◆ **What to do**: Copy out, from the data, each line containing the string "CrtYd".

◆ **Data for review**:
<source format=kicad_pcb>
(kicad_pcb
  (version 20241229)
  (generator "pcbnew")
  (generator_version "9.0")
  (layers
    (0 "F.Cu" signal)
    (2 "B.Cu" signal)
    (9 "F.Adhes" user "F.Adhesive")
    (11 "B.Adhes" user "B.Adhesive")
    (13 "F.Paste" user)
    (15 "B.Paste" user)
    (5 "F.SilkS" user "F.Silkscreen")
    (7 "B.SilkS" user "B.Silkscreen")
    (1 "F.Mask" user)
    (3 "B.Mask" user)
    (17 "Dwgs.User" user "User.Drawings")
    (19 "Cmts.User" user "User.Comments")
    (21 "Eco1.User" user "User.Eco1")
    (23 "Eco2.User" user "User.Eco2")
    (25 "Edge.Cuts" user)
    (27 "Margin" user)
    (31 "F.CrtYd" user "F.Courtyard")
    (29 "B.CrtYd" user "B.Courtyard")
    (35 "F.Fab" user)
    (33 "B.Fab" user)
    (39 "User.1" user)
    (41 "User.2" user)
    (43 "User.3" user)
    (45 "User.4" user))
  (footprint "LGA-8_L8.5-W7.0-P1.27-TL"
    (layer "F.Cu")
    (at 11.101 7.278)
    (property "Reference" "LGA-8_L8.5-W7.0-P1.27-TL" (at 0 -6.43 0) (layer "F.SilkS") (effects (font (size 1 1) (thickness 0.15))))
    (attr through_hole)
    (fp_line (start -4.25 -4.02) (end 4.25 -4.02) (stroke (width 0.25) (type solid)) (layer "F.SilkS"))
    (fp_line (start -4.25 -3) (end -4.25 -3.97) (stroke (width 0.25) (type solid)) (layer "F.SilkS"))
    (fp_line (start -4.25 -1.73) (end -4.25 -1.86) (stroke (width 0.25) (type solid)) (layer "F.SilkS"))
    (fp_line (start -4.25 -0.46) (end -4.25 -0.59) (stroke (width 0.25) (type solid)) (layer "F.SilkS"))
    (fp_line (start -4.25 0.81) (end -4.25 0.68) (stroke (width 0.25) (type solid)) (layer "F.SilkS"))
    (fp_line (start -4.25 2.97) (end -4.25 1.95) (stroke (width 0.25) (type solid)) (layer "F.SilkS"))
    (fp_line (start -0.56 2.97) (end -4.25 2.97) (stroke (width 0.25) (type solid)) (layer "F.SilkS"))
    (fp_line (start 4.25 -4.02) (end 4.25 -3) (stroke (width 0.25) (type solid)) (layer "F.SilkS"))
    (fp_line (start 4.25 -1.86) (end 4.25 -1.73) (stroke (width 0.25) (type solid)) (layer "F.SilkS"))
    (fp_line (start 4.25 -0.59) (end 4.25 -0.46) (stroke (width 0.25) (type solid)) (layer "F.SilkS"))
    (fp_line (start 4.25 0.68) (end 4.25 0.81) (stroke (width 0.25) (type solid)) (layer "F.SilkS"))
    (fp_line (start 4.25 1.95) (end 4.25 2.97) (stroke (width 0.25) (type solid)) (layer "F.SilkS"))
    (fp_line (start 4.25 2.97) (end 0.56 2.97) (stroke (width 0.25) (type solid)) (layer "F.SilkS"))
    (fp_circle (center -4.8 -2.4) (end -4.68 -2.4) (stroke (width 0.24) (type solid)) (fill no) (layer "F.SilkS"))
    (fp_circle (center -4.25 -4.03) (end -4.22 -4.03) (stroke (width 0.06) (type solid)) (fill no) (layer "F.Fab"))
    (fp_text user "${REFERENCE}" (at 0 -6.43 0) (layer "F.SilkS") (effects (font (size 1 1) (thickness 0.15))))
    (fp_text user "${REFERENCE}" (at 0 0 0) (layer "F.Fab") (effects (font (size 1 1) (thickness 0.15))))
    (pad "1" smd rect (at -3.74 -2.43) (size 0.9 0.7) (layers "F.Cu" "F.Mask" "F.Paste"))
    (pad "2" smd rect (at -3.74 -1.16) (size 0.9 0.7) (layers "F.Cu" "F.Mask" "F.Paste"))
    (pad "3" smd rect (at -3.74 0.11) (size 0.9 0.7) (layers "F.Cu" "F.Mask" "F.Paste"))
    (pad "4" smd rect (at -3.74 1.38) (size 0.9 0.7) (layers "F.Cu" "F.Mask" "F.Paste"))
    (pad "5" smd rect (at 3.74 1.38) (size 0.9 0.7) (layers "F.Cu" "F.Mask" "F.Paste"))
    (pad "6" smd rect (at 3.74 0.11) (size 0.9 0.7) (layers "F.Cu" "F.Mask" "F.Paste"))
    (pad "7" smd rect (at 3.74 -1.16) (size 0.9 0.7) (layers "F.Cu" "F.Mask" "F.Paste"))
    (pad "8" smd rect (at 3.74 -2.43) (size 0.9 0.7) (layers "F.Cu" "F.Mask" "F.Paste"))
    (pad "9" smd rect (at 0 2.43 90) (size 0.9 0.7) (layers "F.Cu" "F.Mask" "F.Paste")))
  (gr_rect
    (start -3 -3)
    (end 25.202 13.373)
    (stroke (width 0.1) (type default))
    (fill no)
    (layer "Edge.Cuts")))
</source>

◆ **Problem solution**:
    (31 "F.CrtYd" user "F.Courtyard")
    (29 "B.CrtYd" user "B.Courtyard")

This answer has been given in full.